Please reproduce the text of all the records below with "Nova MPB" swapped for "Nova FM" and everything else unchanged. Leave the pictures out of your answer.
[Provided records — start]
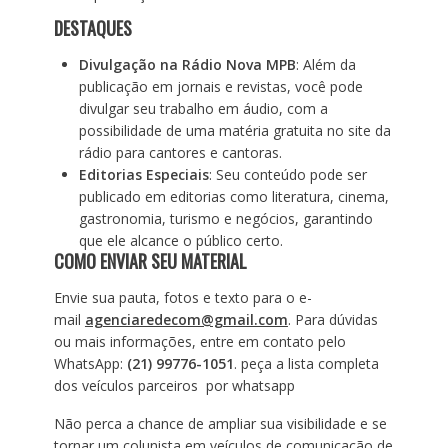
DESTAQUES
Divulgação na Rádio Nova MPB
: Além da
publicação em jornais e revistas, você pode
divulgar seu trabalho em áudio, com a
possibilidade de uma matéria gratuita no site da
rádio para cantores e cantoras.
Editorias Especiais
: Seu conteúdo pode ser
publicado em editorias como literatura, cinema,
gastronomia, turismo e negócios, garantindo
que ele alcance o público certo.
COMO ENVIAR SEU MATERIAL
Envie sua pauta, fotos e texto para o e-
mail
agenciaredecom@gmail.com
. Para dúvidas
ou mais informações, entre em contato pelo
WhatsApp:
(21) 99776-1051
. peça a lista completa
dos veículos parceiros por whatsapp
Não perca a chance de ampliar sua visibilidade e se
tornar um colunista em veículos de comunicação de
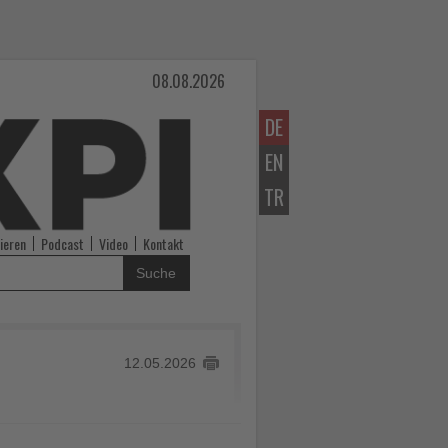
08.08.2026
DE
EN
TR
ieren
Podcast
Video
Kontakt
Suche
12.05.2026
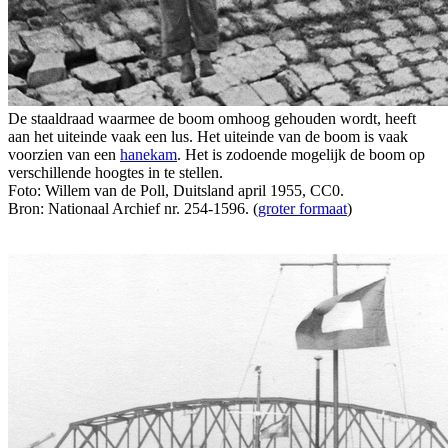
De staaldraad waarmee de boom omhoog gehouden wordt, heeft
aan het uiteinde vaak een lus. Het uiteinde van de boom is vaak
voorzien van een
hanekam
. Het is zodoende mogelijk de boom op
verschillende hoogtes in te stellen.
Foto: Willem van de Poll, Duitsland april 1955, CC0.
Bron: Nationaal Archief nr. 254-1596. (
groter formaat
)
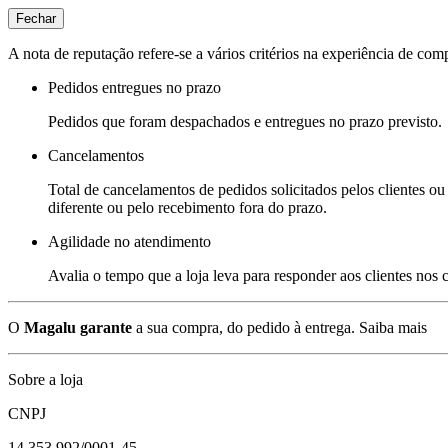
Fechar
A nota de reputação refere-se a vários critérios na experiência de com
Pedidos entregues no prazo
Pedidos que foram despachados e entregues no prazo previsto.
Cancelamentos
Total de cancelamentos de pedidos solicitados pelos clientes ou 
diferente ou pelo recebimento fora do prazo.
Agilidade no atendimento
Avalia o tempo que a loja leva para responder aos clientes nos
O
Magalu garante
a sua compra, do pedido à entrega.
Saiba mais
Sobre a loja
CNPJ
14.353.992/0001-45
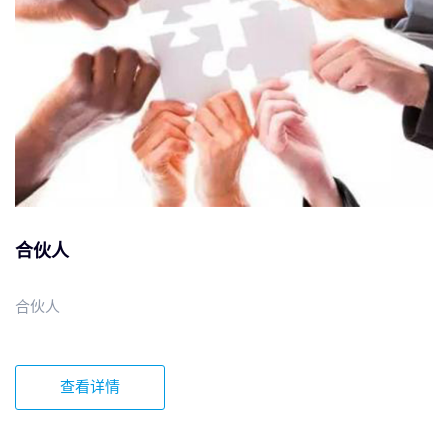
合伙人
合伙人
查看详情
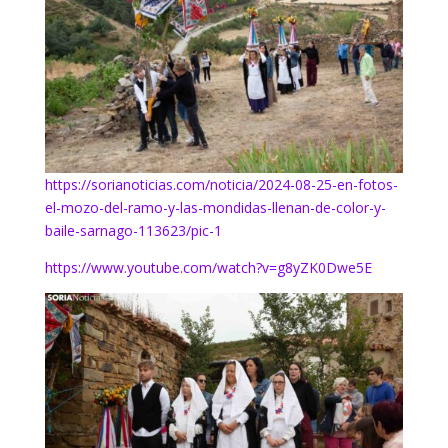
https://sorianoticias.com/noticia/2024-08-25-en-fotos-
el-mozo-del-ramo-y-las-mondidas-llenan-de-color-y-
baile-sarnago-113623/pic-1
https://www.youtube.com/watch?v=g8yZK0Dwe5E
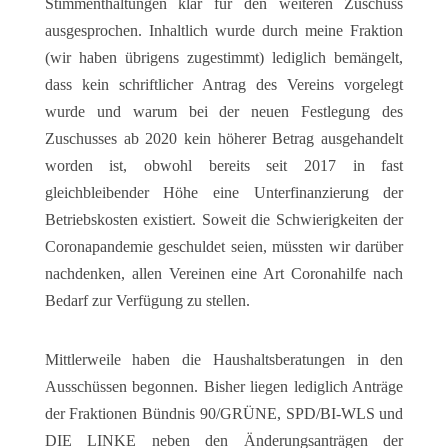
Stimmenthaltungen klar für den weiteren Zuschuss
ausgesprochen. Inhaltlich wurde durch meine Fraktion
(wir haben übrigens zugestimmt) lediglich bemängelt,
dass kein schriftlicher Antrag des Vereins vorgelegt
wurde und warum bei der neuen Festlegung des
Zuschusses ab 2020 kein höherer Betrag ausgehandelt
worden ist, obwohl bereits seit 2017 in fast
gleichbleibender Höhe eine Unterfinanzierung der
Betriebskosten existiert. Soweit die Schwierigkeiten der
Coronapandemie geschuldet seien, müssten wir darüber
nachdenken, allen Vereinen eine Art Coronahilfe nach
Bedarf zur Verfügung zu stellen.
Mittlerweile haben die Haushaltsberatungen in den
Ausschüssen begonnen. Bisher liegen lediglich Anträge
der Fraktionen Bündnis 90/GRÜNE, SPD/BI-WLS und
DIE LINKE neben den Änderungsanträgen der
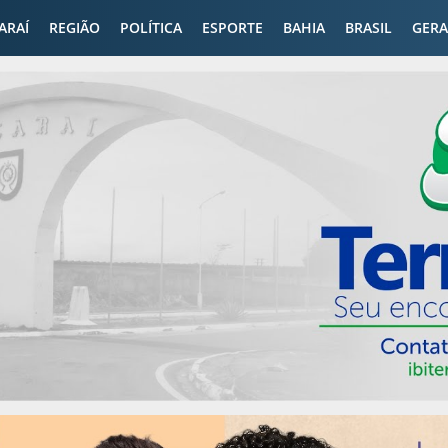
CARAÍ
REGIÃO
POLÍTICA
ESPORTE
BAHIA
BRASIL
GERA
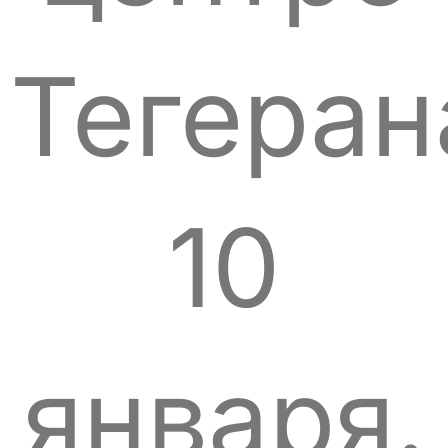
Тегеран
10
января.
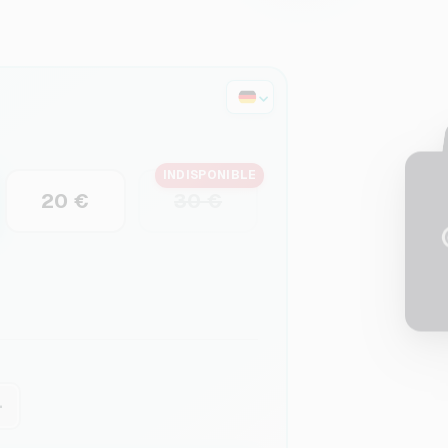
INDISPONIBLE
20 €
30 €
+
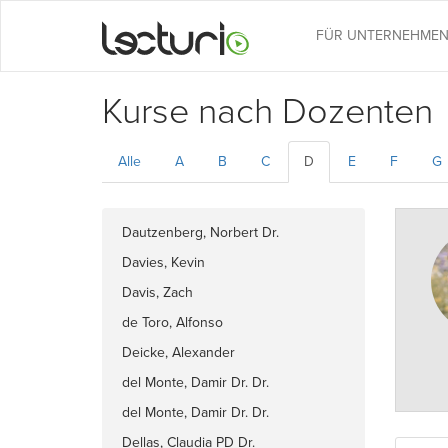
FÜR UNTERNEHME
Kurse nach Dozenten
Alle
A
B
C
D
E
F
G
Dautzenberg, Norbert Dr.
Davies, Kevin
Davis, Zach
de Toro, Alfonso
Deicke, Alexander
del Monte, Damir Dr. Dr.
del Monte, Damir Dr. Dr.
Dellas, Claudia PD Dr.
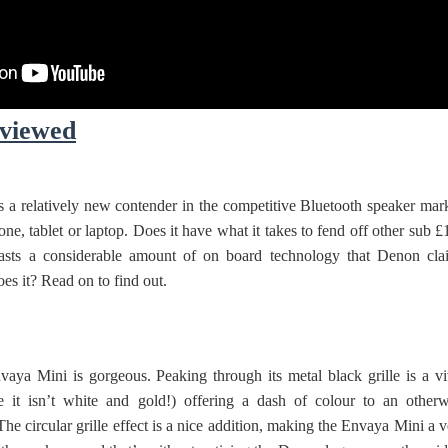
viewed
a relatively new contender in the competitive Bluetooth speaker mark
ne, tablet or laptop. Does it have what it takes to fend off other sub 
oasts a considerable amount of on board technology that Denon cla
es it? Read on to find out.
vaya Mini is gorgeous. Peaking through its metal black grille is a vi
e it isn’t white and gold!) offering a dash of colour to an otherw
he circular grille effect is a nice addition, making the Envaya Mini a 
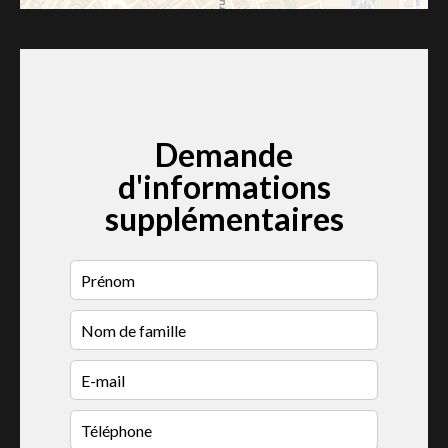
Demande
d'informations
supplémentaires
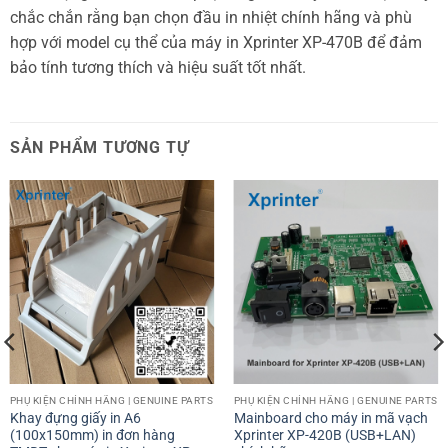
chắc chắn rằng bạn chọn đầu in nhiệt chính hãng và phù
hợp với model cụ thể của máy in Xprinter XP-470B để đảm
bảo tính tương thích và hiệu suất tốt nhất.
SẢN PHẨM TƯƠNG TỰ
PHỤ KIỆN CHÍNH HÃNG | GENUINE PARTS
PHỤ KIỆN CHÍNH HÃNG | GENUINE PARTS
Khay đựng giấy in A6
Mainboard cho máy in mã vạch
(100x150mm) in đơn hàng
Xprinter XP-420B (USB+LAN)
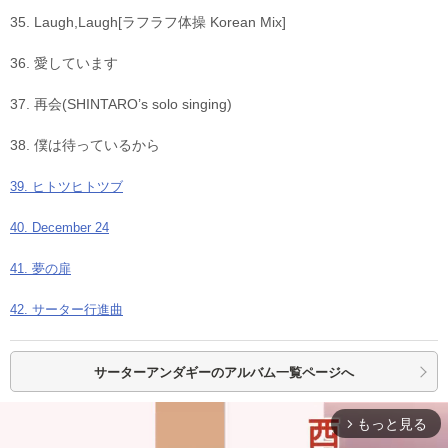
35. Laugh,Laugh[ラフラフ体操 Korean Mix]
36. 愛しています
37. 再会(SHINTARO’s solo singing)
38. 僕は待っているから
39. ヒトツヒトツブ
40. December 24
41. 夢の扉
42. サーター行進曲
サーターアンダギーの
アルバム一覧ページへ
もっと見る
arrow_forward_ios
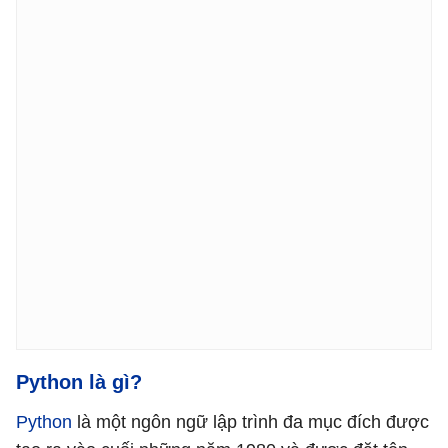
Python là
gì?
Python
là một ngôn ngữ lập trình đa mục đích được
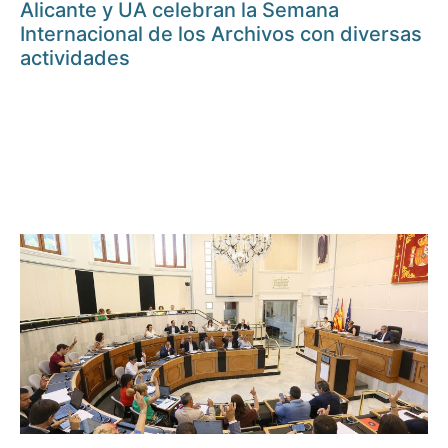
Alicante y UA celebran la Semana
Internacional de los Archivos con diversas
actividades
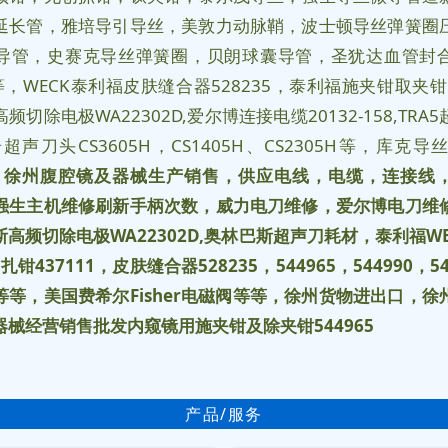
延长管，雅培导引导丝，美敦力动脉鞘，波士顿导丝弹簧圈
导管，史赛克导丝弹簧圈，贝朗球囊导管，圣犹达血管封
等，WECK泰利福皮肤缝合器528235，泰利福施夹钳取夹钳5
频切除电极WA22302D,爱尔博连接电缆20132-158,TRA
超声刀头CS3605H，CS1405H、CS2305H等，库克导丝TS
，
徐州腹腔镜及器械生产销售，供应电线，电缆，连接线
强生主机维修刷新手柄次数，威力电刀维修，爱尔博电刀维
斯高频切除电极
WA22302D,
奥林巴斯超声刀耗材，泰利福
W
结扎钳
437111
，皮肤缝合器
528235
，
544965
，
544990
，
5
等等，美国费希尔
Fisher
电磁阀等等，徐州货物进出口，徐
器械经营销售批发内窥镜用施夹钳及除夹钳
544965
产品/服务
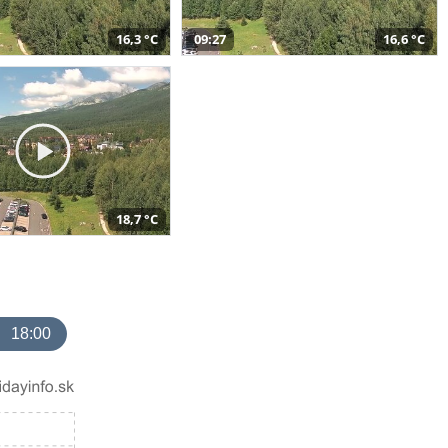
16,3 °C
09:27
16,6 °C
18,7 °C
18:00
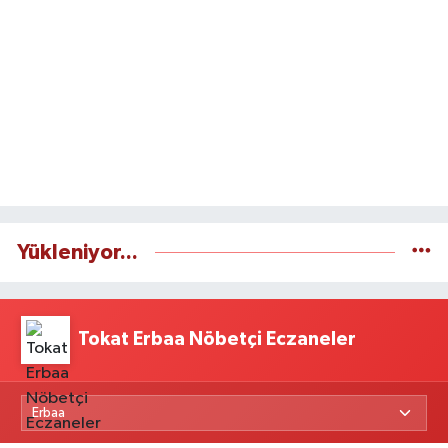
Yükleniyor...
Tokat Erbaa Nöbetçi Eczaneler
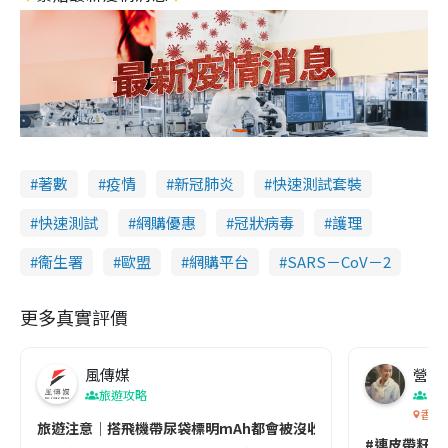
著數
疫情
新冠肺炎
快速測試套裝
快速測試
網購優惠
冠狀病毒
護理
衞生署
歐盟
網購平台
SARS－CoV－2
更多真實評價
風傳媒
營養教
旅遊攻略
生
香港
旅遊注意｜搭飛機帶尿袋標明mAh都會被沒收😱出發前切記檢查「1
#連皮帶籽都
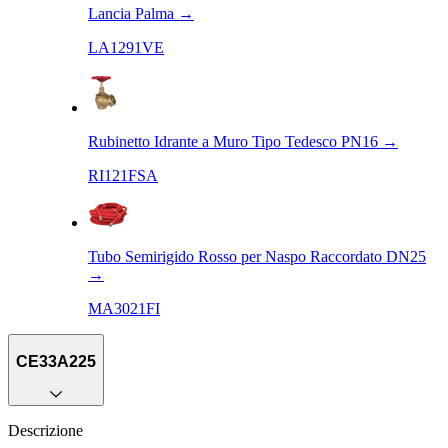
Lancia Palma
→
LA1291VE
Rubinetto Idrante a Muro Tipo Tedesco PN16
→
RI121FSA
Tubo Semirigido Rosso per Naspo Raccordato DN25
→
MA3021FI
CE33A225
Descrizione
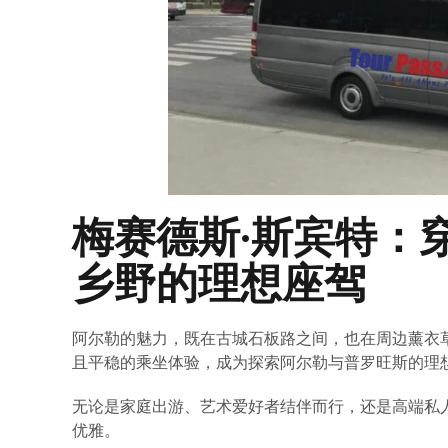
梅赛德斯·斯宾特：
乡野的理想座驾
阿尔勒的魅力，既在古城石板路之间，也在周边薰衣
且平稳的乘坐体验，成为探索阿尔勒与普罗旺斯的理
无论是家庭出游、艺术爱好者结伴而行，还是高端私
优雅。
[Provided records — finish]
Solution for this problem.
DESTAQUES
Divulgação na Rádio Nova FM
: Além da
publicação em jornais e revistas, você pode
divulgar seu trabalho em áudio, com a
possibilidade de uma matéria gratuita no site da
rádio para cantores e cantoras.
Editorias Especiais
: Seu conteúdo pode ser
publicado em editorias como literatura, cinema,
gastronomia, turismo e negócios, garantindo
que ele alcance o público certo.
COMO ENVIAR SEU MATERIAL
Envie sua pauta, fotos e texto para o e-
mail
agenciaredecom@gmail.com
. Para dúvidas
ou mais informações, entre em contato pelo
WhatsApp:
(21) 99776-1051
. peça a lista completa
dos veículos parceiros por whatsapp
Não perca a chance de ampliar sua visibilidade e se
tornar um colunista em veículos de comunicação de
08.08.2026
DE
EN
TR
ieren
Podcast
Video
Kontakt
Suche
12.05.2026
De staaldraad waarmee de boom omhoog gehouden wordt, heeft
aan het uiteinde vaak een lus. Het uiteinde van de boom is vaak
voorzien van een
hanekam
. Het is zodoende mogelijk de boom op
verschillende hoogtes in te stellen.
Foto: Willem van de Poll, Duitsland april 1955, CC0.
Bron: Nationaal Archief nr. 254-1596. (
groter formaat
)
Fechar
A nota de reputação refere-se a vários critérios na experiência de com
Pedidos entregues no prazo
Pedidos que foram despachados e entregues no prazo previsto.
Cancelamentos
Total de cancelamentos de pedidos solicitados pelos clientes ou 
diferente ou pelo recebimento fora do prazo.
Agilidade no atendimento
Avalia o tempo que a loja leva para responder aos clientes nos
O
Magalu garante
a sua compra, do pedido à entrega.
Saiba mais
Sobre a loja
CNPJ
14.353.992/0001-45
合伙人
合伙人
查看详情
https://sorianoticias.com/noticia/2024-08-25-en-fotos-
el-mozo-del-ramo-y-las-mondidas-llenan-de-color-y-
baile-sarnago-113623/pic-1
https://www.youtube.com/watch?v=g8yZK0Dwe5E
Stimmenthaltungen klar für den weiteren Zuschuss
ausgesprochen. Inhaltlich wurde durch meine Fraktion
(wir haben übrigens zugestimmt) lediglich bemängelt,
dass kein schriftlicher Antrag des Vereins vorgelegt
wurde und warum bei der neuen Festlegung des
Zuschusses ab 2020 kein höherer Betrag ausgehandelt
worden ist, obwohl bereits seit 2017 in fast
gleichbleibender Höhe eine Unterfinanzierung der
Betriebskosten existiert. Soweit die Schwierigkeiten der
Coronapandemie geschuldet seien, müssten wir darüber
nachdenken, allen Vereinen eine Art Coronahilfe nach
Bedarf zur Verfügung zu stellen.
Mittlerweile haben die Haushaltsberatungen in den
Ausschüssen begonnen. Bisher liegen lediglich Anträge
der Fraktionen Bündnis 90/GRÜNE, SPD/BI-WLS und
DIE LINKE neben den Änderungsanträgen der
CARAÍ
REGIÃO
POLÍTICA
ESPORTE
BAHIA
BRASIL
GERA
Тегеран
10
января.
INDISPONIBLE
20 €
30 €
+
FÜR UNTERNEHME
Kurse nach Dozenten
Alle
A
B
C
D
E
F
G
Dautzenberg, Norbert Dr.
Davies, Kevin
Davis, Zach
de Toro, Alfonso
Deicke, Alexander
del Monte, Damir Dr. Dr.
del Monte, Damir Dr. Dr.
Dellas, Claudia PD Dr.
viewed
a relatively new contender in the competitive Bluetooth speaker mark
ne, tablet or laptop. Does it have what it takes to fend off other sub 
oasts a considerable amount of on board technology that Denon cla
es it? Read on to find out.
vaya Mini is gorgeous. Peaking through its metal black grille is a vi
e it isn’t white and gold!) offering a dash of colour to an otherw
he circular grille effect is a nice addition, making the Envaya Mini a 
Demande
d'informations
supplémentaires
chắc chắn rằng bạn chọn đầu in nhiệt chính hãng và phù
hợp với model cụ thể của máy in Xprinter XP-470B để đảm
bảo tính tương thích và hiệu suất tốt nhất.
SẢN PHẨM TƯƠNG TỰ
PHỤ KIỆN CHÍNH HÃNG | GENUINE PARTS
PHỤ KIỆN CHÍNH HÃNG | GENUINE PARTS
Khay đựng giấy in A6
Mainboard cho máy in mã vạch
(100x150mm) in đơn hàng
Xprinter XP-420B (USB+LAN)
35. Laugh,Laugh[ラフラフ体操 Korean Mix]
36. 愛しています
37. 再会(SHINTARO’s solo singing)
38. 僕は待っているから
39. ヒトツヒトツブ
40. December 24
41. 夢の扉
42. サーター行進曲
サーターアンダギーの
アルバム一覧ページへ
もっと見る
arrow_forward_ios
Python là
gì?
Python
là một ngôn ngữ lập trình đa mục đích được
Alicante y UA celebran la Semana
Internacional de los Archivos con diversas
actividades
延长管，雅培导引导丝，美敦力动脉鞘，波士顿导丝弹簧圈
导管，史赛克导丝弹簧圈，贝朗球囊导管，圣犹达血管封
等，WECK泰利福皮肤缝合器528235，泰利福施夹钳取夹钳5
频切除电极WA22302D,爱尔博连接电缆20132-158,TRA
超声刀头CS3605H，CS1405H、CS2305H等，库克导丝TS
，
徐州腹腔镜及器械生产销售，供应电线，电缆，连接线
强生主机维修刷新手柄次数，威力电刀维修，爱尔博电刀维
斯高频切除电极
WA22302D,
奥林巴斯超声刀耗材，泰利福
W
结扎钳
437111
，皮肤缝合器
528235
，
544965
，
544990
，
5
等等，美国费希尔
Fisher
电磁阀等等，徐州货物进出口，徐
器械经营销售批发内窥镜用施夹钳及除夹钳
544965
产品/服务
16,3 °C
09:27
16,6 °C
18,7 °C
18:00
Yükleniyor...
Tokat Erbaa Nöbetçi Eczaneler
著數
疫情
新冠肺炎
快速測試套裝
快速測試
網購優惠
冠狀病毒
護理
衞生署
歐盟
網購平台
SARS－CoV－2
更多真實評價
風傳媒
營養教
旅遊攻略
生
香港
旅遊注意｜搭飛機帶尿袋標明mAh都會被沒收😱出發前切記檢查「1
#連皮帶籽都
Lancia Palma
→
LA1291VE
Rubinetto Idrante a Muro Tipo Tedesco PN16
→
RI121FSA
Tubo Semirigido Rosso per Naspo Raccordato DN25
→
MA3021FI
CE33A225
Descrizione
梅赛德斯·斯宾特：
乡野的理想座驾
阿尔勒的魅力，既在古城石板路之间，也在周边薰衣
且平稳的乘坐体验，成为探索阿尔勒与普罗旺斯的理
无论是家庭出游、艺术爱好者结伴而行，还是高端私
优雅。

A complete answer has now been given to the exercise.